Commenting on the new routes through central Myanmar, where the army is engaged in an intensified military campaign against pro-democracy forces, Douglas said: “It seems few were looking in that particular direction”.
“The supply in central Myanmar itself increased significantly and traders quietly began to move produce to the coasts – the supply literally sailed past on the Andaman Sea,” Douglas notes in the report.
Control of territory and the freedom to produce and distribute from locations dominated by organized crime groups and partners in the armed groups proliferating in the Golden Triangle region allows drug producers “to vastly increase and diversify supply with for market expansion and domination”. , Douglas said.

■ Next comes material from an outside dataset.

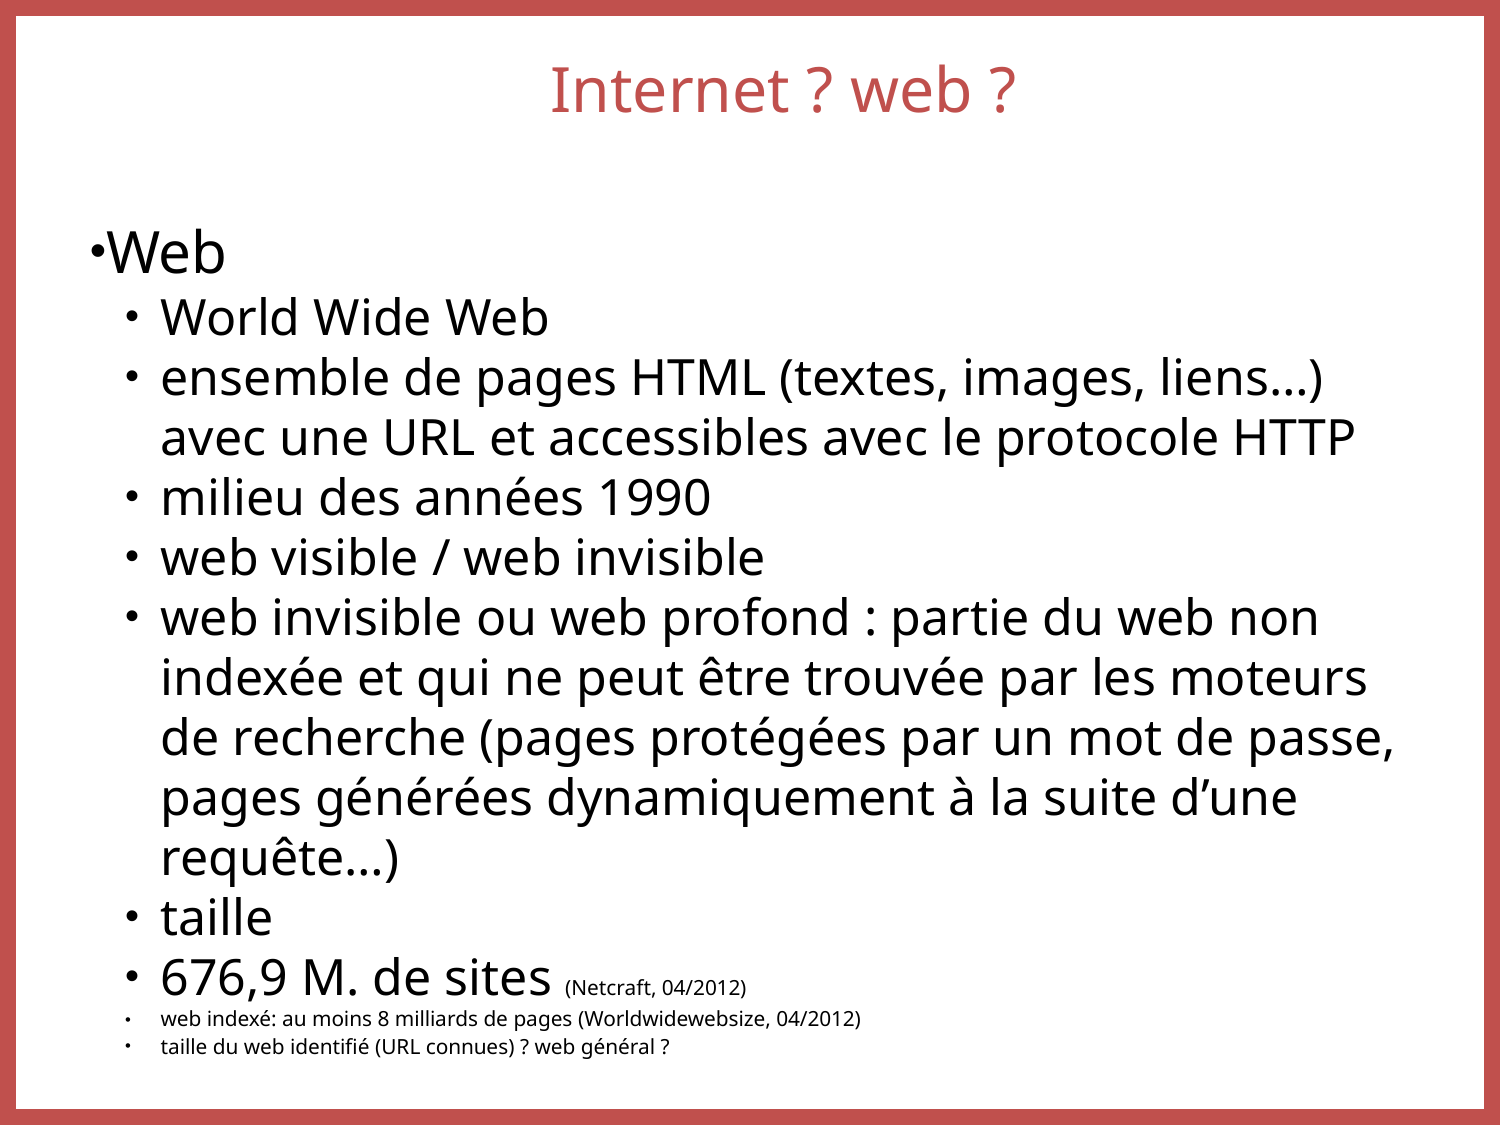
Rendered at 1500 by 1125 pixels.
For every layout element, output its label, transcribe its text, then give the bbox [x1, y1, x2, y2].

“In other words, the most powerful regional smuggling networks are able to operate with a high degree of certainty that they can and cannot be stopped, and as a result are able to dictate the conditions of the market,” he said. .
While Myanmar’s Golden Triangle and Shan State continue to be centers of synthetic drug production and opium cultivation in the region, organized crime gangs are also protecting themselves from risk by establishing new production centers elsewhere, Cambodia being an example.
the UNODC.
“Cambodia has emerged as a major transit and to some extent production point for the regional drug trade,” Douglas said.
“The discovery of a series of clandestine industrial-scale ketamine laboratories, processing warehouses and storage facilities across the country has set alarm bells ringing in the region and among international partners,” he said.
South Asia has also become more closely integrated into Southeast Asia’s drug supply market with “methamphetamine trafficked in large quantities from Myanmar to Bangladesh and, [with] increasing frequency, to northeast India,” UNODC said.
“Wholesale and street prices of methamphetamine remained at or fell to record lows across the region in 2022, indicating uninterrupted supply,” UNODC added.
Regional authorities also discovered large shipments of mixed methamphetamine and ketamine loads, suggesting crime groups are “pushing the two drugs as a package to increase demand for ketamine” in new markets, the UN agency said.
“The ketamine situation in the region in many ways reflects the supply-driven approach used to expand the methamphetamine market in the mid-2010s,” Inshik Sim, UNODC’s regional coordinator for synthetic drugs, said in a statement.